12 Beware, brethren, lest there be in any of you an evil heart of unbelief in departing from the living God; 13 but exhort one another daily, while it is called “Today,” lest any of you be hardened through the deceitfulness of sin. 14 For we have become partakers of Christ if we hold the beginning of our confidence steadfast to the end, 15 while it is said:

“Today, if you will hear His voice,Do not harden you hearts as in the rebellion.”

Hebrews 3:7-15
And again, St. Paul in his first letter to the Corinthian church writes to them,
We then, as workers together with Him also plead with you not to receive the grace of God in vain.2 For He says:

“In an acceptable time I have heard you,And in the day of salvation I have helped you.”Behold, now is the accepted time; behold, now is the day of salvation. 
I Corinthians 6:1-2
In a little book that has become a favorite of mine, The Way of the Ascetic, Tito Colliander, echoing the voice of the fathers and the Scriptures, begins the first chapter saying,
“If you wish to save your soul and win eternal life,arise from your lethargy, make the sign of the cross and say: In the Name of the Father and of the Son and of the Holy Spirit. Amen.
Arise from your lethargy. He means by this that we should not delay for a moment. He goes on to say,
“Arise, then: but do so at once, without delay. Do not defer your purpose till ‘tonight’ or ‘tomorrow’ or ‘later, when I have finished what I have to do just now.’ The interval may be fatal.”
I think, though, that one reason we have this impulse to delay is because perhaps we have already failed so many times in the past to make good on our resolution. Perhaps for a while we do okay, but eventually we are worn down and give in. Consequently, though we know we need to make a change, we lack the courage. There is something about tomorrow that promises to impart to us the courage needed, so we set a date and hope that when it arrives we are really ready to make a go of it.

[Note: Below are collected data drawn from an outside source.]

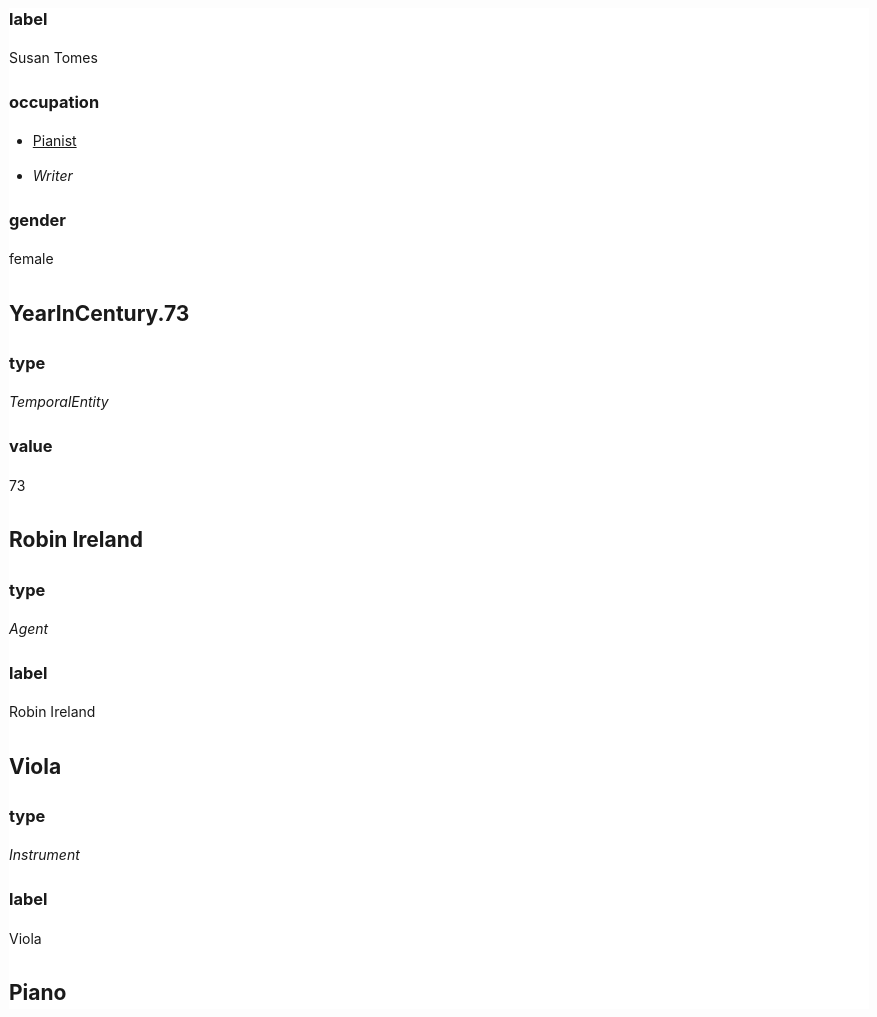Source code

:### label


Susan Tomes

### occupation

 - [Pianist](#Pianist)

 - *Writer*

### gender


female

## YearInCentury.73

### type


*TemporalEntity*

### value


73

## Robin Ireland

### type


*Agent*

### label


Robin Ireland

## Viola

### type


*Instrument*

### label


Viola

## Piano
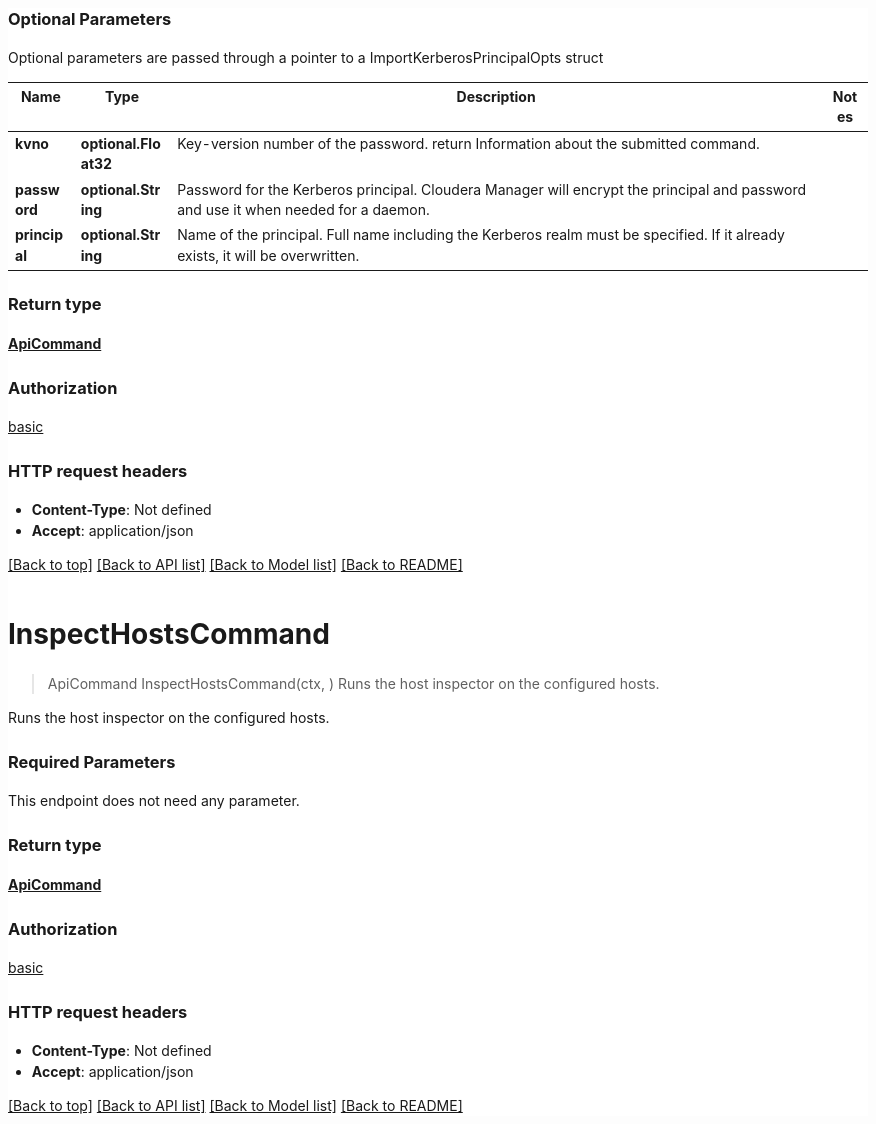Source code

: ### Optional Parameters
Optional parameters are passed through a pointer to a ImportKerberosPrincipalOpts struct

Name | Type | Description  | Notes
------------- | ------------- | ------------- | -------------
 **kvno** | **optional.Float32**| Key-version number of the password.  return Information about the submitted command. | 
 **password** | **optional.String**| Password for the Kerberos principal. Cloudera Manager will encrypt the principal and password and use it when needed for a daemon. | 
 **principal** | **optional.String**| Name of the principal. Full name including the Kerberos realm must be specified. If it already exists, it will be overwritten. | 

### Return type

[**ApiCommand**](ApiCommand.md)

### Authorization

[basic](../README.md#basic)

### HTTP request headers

 - **Content-Type**: Not defined
 - **Accept**: application/json

[[Back to top]](#) [[Back to API list]](../README.md#documentation-for-api-endpoints) [[Back to Model list]](../README.md#documentation-for-models) [[Back to README]](../README.md)

# **InspectHostsCommand**
> ApiCommand InspectHostsCommand(ctx, )
Runs the host inspector on the configured hosts.

Runs the host inspector on the configured hosts.

### Required Parameters
This endpoint does not need any parameter.

### Return type

[**ApiCommand**](ApiCommand.md)

### Authorization

[basic](../README.md#basic)

### HTTP request headers

 - **Content-Type**: Not defined
 - **Accept**: application/json

[[Back to top]](#) [[Back to API list]](../README.md#documentation-for-api-endpoints) [[Back to Model list]](../README.md#documentation-for-models) [[Back to README]](../README.md)
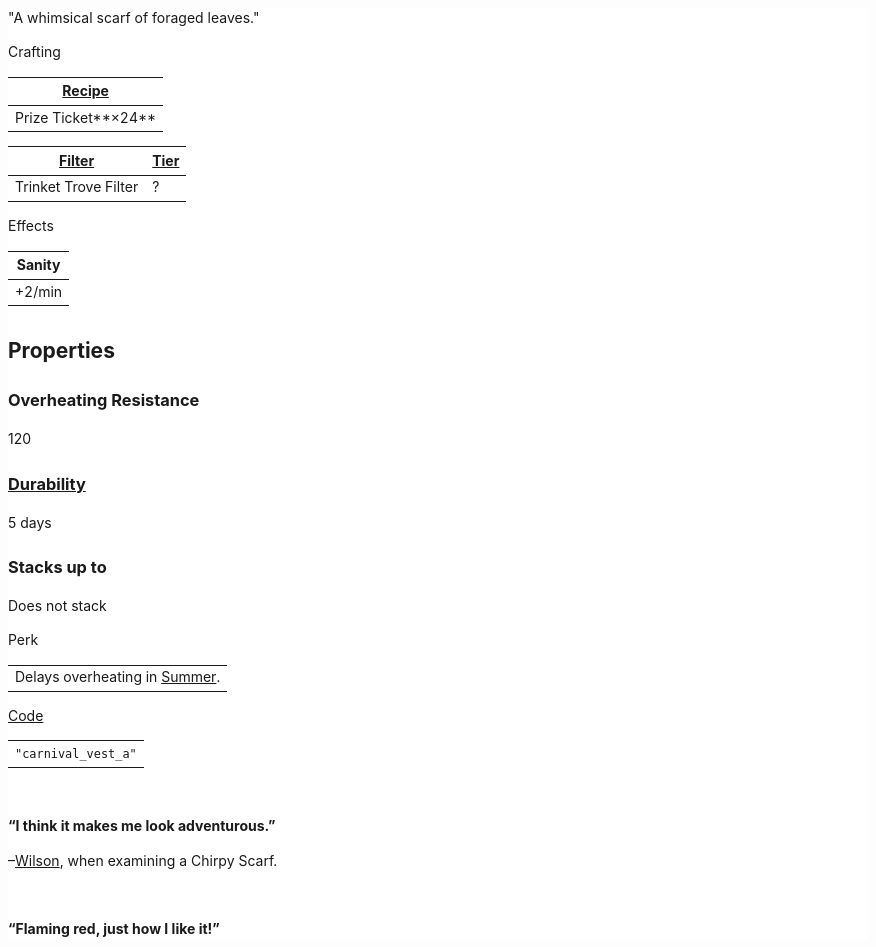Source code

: "A whimsical scarf of foraged leaves."

Crafting

| [Recipe](/wiki/Crafting "Crafting") |
| --- |
| Prize Ticket**×24** |

| [Filter](/wiki/Filters "Filters") | [Tier](/wiki/Crafting "Crafting") |
| --- | --- |
| Trinket Trove Filter | ? |

Effects

| Sanity |
| --- |
| +2/min |

## Properties

### Overheating Resistance

120

### [Durability](/wiki/Durability "Durability")

5 days

### Stacks up to

Does not stack

Perk

|  |
| --- |
| Delays overheating in [Summer](/wiki/Summer "Summer"). |

[Code](/wiki/Console "Console")

|  |
| --- |
| `"carnival_vest_a"` |

![](data:image/gif;base64,R0lGODlhAQABAIABAAAAAP///yH5BAEAAAEALAAAAAABAAEAQAICTAEAOw%3D%3D)

**“**I think it makes me look adventurous.**”**

–[Wilson](/wiki/Wilson "Wilson"), when examining a Chirpy Scarf.

![](data:image/gif;base64,R0lGODlhAQABAIABAAAAAP///yH5BAEAAAEALAAAAAABAAEAQAICTAEAOw%3D%3D)

**“**Flaming red, just how I like it!**”**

St. Anthony also suggests that one reason we don’t succeed is that we are perhaps a little haphazard in our approach. Change cannot happen except through particulars. The enemy loves for us to think in the abstract about the spiritual life.
Modern psychologist, self help gurus and preachers alike will tell you that it’s almost impossible to just stop doing some bad habit. Neuroscience teaches us that those patterns of behavior are not just moral but are,in fact, actually hardwired into our brains and that like well worn pathways through a forest it is easiest for us to follow those paths than to forge new ones. So to stop a bad habit you must replace the behavior and not just stop it. The fathers have known this all along.

So, St. Anthony tells us we must be deliberate about what virtues to cultivate and how. The desert fathers tell us that each vice has it’s counter virtue. If you are struggling with anger then work to cultivate mercy. If despair then cultivate thankfulness. The point is you must be deliberate.

As you remember St. Anthony today and celebrate his feast, consider your own life and listen to what he tells us. Talk to your spiritual father, priest, or confessor about your struggles and find out what virtue may be most beneficial to work on. Consider the triggers for that sinful habit you wish to defeat, and by God’s grace begin to attach those triggers instead to their counter-virtue. Be deliberate, and when you fall, don’t wait: get up, make the sign of the cross, and begin again.

O Christ, grant us victory over the enemy and grant that today we may enter your rest.